** START OF Quoted text **
But what we often overlook is the human mind work that goes into selecting those features: we bring with us all sorts of prior knowledge and assumptions. As such, I see the higher order work in regressions occurring in a different place of the data science process than it does in many neural network models today.

Second point, is consistency the right framework for an AI-first world? After all, as my friend Scott Penberthy at Google says, these are systems that get better with use.

tyler Yeah, but if *I* stay the same (or think I do) and a system treats me differently each time I use it, that would likely be confusing. I guess the question is “interpretable to whom?”

yevgeni Can that not be treated simply as a system learning and getting better over time? My answer to the same question would be different today than it was a year ago.

kathryn Ty, can you give a concrete example of where this would be strange in a use case?

tyler I’m thinking of loans — I may seem to qualify (or not) at Time 1, but then the financial institution gets a bunch more data and I look quite different to them.

kathryn The who who whom begs the question — new data about whom? Does the system change its answer because your behavior has changed over the past year, or because they have learned more about other people and now situate you differently in a big statistical pool?

tyler I mean, let’s ground this, right? The most important thing for interpretability is being able to prove that you’re not secretly building a terribly racist/sexist awful model of people.

kathryn I think that’s right. Or that an autonomous system does not go rogue and harm people without our being able to stop it (eh hm, Darpa…).
** END OF Quoted text **
** START OF Given records **
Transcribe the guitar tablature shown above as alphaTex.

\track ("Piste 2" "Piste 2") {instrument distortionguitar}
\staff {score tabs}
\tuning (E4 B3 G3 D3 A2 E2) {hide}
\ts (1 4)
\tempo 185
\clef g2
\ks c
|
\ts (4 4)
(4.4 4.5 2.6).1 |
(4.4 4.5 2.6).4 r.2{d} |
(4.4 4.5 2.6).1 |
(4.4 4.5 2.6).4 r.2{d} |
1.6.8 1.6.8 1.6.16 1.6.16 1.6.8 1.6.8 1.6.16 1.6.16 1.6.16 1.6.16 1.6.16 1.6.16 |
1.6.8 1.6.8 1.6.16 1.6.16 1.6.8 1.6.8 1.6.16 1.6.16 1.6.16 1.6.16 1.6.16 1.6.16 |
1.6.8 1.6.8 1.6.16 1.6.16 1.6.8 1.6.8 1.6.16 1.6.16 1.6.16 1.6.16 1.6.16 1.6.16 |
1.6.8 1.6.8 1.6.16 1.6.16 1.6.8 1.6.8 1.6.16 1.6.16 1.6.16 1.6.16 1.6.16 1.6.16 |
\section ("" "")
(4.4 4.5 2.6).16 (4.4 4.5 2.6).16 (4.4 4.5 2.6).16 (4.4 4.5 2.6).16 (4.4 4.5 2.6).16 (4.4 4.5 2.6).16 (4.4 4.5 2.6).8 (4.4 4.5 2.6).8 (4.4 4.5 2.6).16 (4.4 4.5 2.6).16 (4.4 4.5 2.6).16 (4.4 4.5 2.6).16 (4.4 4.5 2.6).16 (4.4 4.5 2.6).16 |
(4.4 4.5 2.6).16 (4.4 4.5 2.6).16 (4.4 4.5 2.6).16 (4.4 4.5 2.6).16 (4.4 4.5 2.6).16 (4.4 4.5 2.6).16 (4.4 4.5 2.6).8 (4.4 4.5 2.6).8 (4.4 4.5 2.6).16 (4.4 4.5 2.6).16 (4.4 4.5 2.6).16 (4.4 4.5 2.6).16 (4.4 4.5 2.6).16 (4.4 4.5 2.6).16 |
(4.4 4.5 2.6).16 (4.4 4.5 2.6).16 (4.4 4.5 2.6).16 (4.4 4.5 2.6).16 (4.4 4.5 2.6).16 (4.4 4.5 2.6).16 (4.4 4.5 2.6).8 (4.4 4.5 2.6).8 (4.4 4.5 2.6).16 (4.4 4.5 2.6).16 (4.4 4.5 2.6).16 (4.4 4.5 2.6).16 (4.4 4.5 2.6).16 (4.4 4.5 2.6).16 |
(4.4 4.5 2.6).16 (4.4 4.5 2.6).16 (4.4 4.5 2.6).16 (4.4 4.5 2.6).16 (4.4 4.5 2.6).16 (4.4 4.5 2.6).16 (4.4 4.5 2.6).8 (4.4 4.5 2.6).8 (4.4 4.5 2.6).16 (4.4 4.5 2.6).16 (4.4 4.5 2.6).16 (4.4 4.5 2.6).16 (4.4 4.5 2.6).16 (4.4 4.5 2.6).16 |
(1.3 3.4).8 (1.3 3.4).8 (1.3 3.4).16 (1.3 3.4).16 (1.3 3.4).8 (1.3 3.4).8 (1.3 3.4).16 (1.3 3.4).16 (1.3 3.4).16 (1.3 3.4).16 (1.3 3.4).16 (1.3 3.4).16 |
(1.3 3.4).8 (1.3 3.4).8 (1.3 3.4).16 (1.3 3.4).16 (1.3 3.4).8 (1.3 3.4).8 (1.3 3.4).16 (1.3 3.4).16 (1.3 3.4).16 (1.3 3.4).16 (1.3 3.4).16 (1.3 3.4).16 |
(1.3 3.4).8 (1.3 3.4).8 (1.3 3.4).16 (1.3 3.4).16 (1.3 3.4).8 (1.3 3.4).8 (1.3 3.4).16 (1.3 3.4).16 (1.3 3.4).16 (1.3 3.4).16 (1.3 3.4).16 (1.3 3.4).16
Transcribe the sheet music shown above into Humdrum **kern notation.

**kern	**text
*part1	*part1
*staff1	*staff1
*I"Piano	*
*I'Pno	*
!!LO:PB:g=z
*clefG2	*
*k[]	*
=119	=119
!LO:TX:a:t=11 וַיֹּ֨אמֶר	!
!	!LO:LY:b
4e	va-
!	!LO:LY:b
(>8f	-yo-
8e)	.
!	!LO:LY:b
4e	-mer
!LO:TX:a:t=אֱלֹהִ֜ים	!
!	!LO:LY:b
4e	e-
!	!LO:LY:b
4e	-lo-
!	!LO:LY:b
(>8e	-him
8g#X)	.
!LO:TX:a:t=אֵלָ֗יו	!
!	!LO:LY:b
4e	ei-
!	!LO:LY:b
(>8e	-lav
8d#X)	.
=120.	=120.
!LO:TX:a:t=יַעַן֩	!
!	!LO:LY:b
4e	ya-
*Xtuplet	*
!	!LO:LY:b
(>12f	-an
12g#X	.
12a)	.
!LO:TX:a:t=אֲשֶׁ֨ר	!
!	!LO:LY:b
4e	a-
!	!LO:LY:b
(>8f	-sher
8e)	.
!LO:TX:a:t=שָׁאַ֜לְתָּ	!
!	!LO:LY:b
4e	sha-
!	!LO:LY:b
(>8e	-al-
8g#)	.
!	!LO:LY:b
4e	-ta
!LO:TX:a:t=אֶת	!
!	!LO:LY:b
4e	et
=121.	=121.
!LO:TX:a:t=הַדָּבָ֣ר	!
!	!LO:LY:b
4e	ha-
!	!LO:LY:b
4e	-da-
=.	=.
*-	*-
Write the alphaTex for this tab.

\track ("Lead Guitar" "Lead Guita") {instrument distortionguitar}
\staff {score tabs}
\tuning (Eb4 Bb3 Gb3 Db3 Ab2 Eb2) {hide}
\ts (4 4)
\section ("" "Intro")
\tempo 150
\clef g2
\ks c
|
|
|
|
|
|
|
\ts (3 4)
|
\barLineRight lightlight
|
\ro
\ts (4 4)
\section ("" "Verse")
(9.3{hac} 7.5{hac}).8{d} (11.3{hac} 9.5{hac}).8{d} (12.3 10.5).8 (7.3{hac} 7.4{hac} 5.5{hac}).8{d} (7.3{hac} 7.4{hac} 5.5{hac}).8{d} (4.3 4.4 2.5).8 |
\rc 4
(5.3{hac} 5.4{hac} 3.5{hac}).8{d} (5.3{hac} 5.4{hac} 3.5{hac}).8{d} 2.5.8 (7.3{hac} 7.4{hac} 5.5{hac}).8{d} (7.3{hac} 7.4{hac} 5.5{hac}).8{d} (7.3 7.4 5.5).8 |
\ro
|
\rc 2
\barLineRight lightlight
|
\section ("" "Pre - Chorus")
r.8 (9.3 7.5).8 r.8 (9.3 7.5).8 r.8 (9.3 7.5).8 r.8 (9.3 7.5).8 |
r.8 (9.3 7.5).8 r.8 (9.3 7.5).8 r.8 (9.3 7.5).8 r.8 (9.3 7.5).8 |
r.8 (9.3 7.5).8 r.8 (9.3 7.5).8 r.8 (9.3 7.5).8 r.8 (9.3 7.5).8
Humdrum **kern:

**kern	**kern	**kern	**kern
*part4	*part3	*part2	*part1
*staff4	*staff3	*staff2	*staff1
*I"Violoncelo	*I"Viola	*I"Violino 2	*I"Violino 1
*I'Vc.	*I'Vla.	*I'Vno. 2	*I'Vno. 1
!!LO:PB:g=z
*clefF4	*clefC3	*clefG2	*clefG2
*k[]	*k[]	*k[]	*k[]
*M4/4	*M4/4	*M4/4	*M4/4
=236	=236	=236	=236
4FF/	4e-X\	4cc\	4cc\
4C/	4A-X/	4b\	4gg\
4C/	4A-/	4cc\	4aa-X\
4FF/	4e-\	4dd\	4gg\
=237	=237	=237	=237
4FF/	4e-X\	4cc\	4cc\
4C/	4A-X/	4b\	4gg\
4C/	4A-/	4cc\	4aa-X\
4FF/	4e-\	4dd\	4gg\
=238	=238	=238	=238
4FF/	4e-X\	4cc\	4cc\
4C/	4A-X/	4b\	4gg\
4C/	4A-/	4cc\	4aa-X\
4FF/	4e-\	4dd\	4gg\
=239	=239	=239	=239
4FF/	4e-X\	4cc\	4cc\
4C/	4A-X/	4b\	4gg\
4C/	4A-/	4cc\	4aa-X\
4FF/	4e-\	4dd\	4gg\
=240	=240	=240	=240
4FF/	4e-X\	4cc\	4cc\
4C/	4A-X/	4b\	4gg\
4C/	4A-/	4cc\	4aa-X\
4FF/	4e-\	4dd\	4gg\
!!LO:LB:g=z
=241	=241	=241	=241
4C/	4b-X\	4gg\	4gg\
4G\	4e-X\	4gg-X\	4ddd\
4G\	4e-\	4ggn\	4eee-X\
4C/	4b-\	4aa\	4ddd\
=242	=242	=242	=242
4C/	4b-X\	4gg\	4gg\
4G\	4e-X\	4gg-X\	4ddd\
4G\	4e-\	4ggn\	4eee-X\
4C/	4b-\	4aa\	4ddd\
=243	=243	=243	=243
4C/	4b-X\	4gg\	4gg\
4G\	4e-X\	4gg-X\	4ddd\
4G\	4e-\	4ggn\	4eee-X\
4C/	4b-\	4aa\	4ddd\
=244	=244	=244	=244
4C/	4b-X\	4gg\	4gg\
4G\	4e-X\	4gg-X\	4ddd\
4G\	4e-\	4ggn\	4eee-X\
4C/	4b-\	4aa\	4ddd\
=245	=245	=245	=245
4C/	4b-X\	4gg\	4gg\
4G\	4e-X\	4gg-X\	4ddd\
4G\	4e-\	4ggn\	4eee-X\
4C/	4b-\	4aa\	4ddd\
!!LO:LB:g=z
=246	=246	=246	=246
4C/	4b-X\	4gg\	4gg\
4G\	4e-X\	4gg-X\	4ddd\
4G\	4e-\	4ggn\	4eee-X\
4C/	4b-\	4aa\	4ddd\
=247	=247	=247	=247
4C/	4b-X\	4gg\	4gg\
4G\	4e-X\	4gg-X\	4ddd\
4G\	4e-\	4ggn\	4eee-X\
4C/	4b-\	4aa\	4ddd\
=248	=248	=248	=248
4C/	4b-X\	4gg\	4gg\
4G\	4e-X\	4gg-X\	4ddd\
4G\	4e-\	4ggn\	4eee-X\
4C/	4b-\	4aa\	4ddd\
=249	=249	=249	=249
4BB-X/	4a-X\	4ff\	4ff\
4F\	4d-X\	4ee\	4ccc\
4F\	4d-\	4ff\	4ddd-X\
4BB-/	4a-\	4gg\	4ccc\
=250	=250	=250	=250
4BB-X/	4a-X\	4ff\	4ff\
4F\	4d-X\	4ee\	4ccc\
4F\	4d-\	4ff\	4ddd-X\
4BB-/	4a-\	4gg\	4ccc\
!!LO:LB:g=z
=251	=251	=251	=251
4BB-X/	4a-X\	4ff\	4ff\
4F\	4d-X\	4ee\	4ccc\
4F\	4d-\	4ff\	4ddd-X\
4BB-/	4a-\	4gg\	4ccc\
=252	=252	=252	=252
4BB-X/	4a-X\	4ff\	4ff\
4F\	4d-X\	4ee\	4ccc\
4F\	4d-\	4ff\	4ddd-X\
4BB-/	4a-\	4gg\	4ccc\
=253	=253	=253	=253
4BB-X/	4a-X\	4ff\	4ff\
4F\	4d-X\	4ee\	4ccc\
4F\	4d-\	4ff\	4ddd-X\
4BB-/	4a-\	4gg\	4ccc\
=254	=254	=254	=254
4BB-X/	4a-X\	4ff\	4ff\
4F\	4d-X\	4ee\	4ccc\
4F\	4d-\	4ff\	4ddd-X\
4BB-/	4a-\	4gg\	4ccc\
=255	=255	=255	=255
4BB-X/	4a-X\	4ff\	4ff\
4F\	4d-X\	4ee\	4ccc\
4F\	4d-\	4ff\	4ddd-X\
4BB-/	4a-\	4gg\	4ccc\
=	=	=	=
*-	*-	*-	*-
** END OF Given records **
*Instructions*
1. From the interpretability discussion above, output everything from "tyler I’m thinking" down to "different to them.".
2. Answer these questions about the interpretability discussion above:
(a) Who is quoted as saying these are systems that get better with use, and where does he work?
(b) What use case does tyler give as a concrete example?
(c) Besides proving a model is not secretly racist or sexist, what concern does kathryn add?

*Expected responses*
1.
tyler I’m thinking of loans — I may seem to qualify (or not) at Time 1, but then the financial institution gets a bunch more data and I look quite different to them.

2.
(a) Scott Penberthy, who works at Google.
(b) Loans.
(c) That an autonomous system does not go rogue and harm people without our being able to stop it.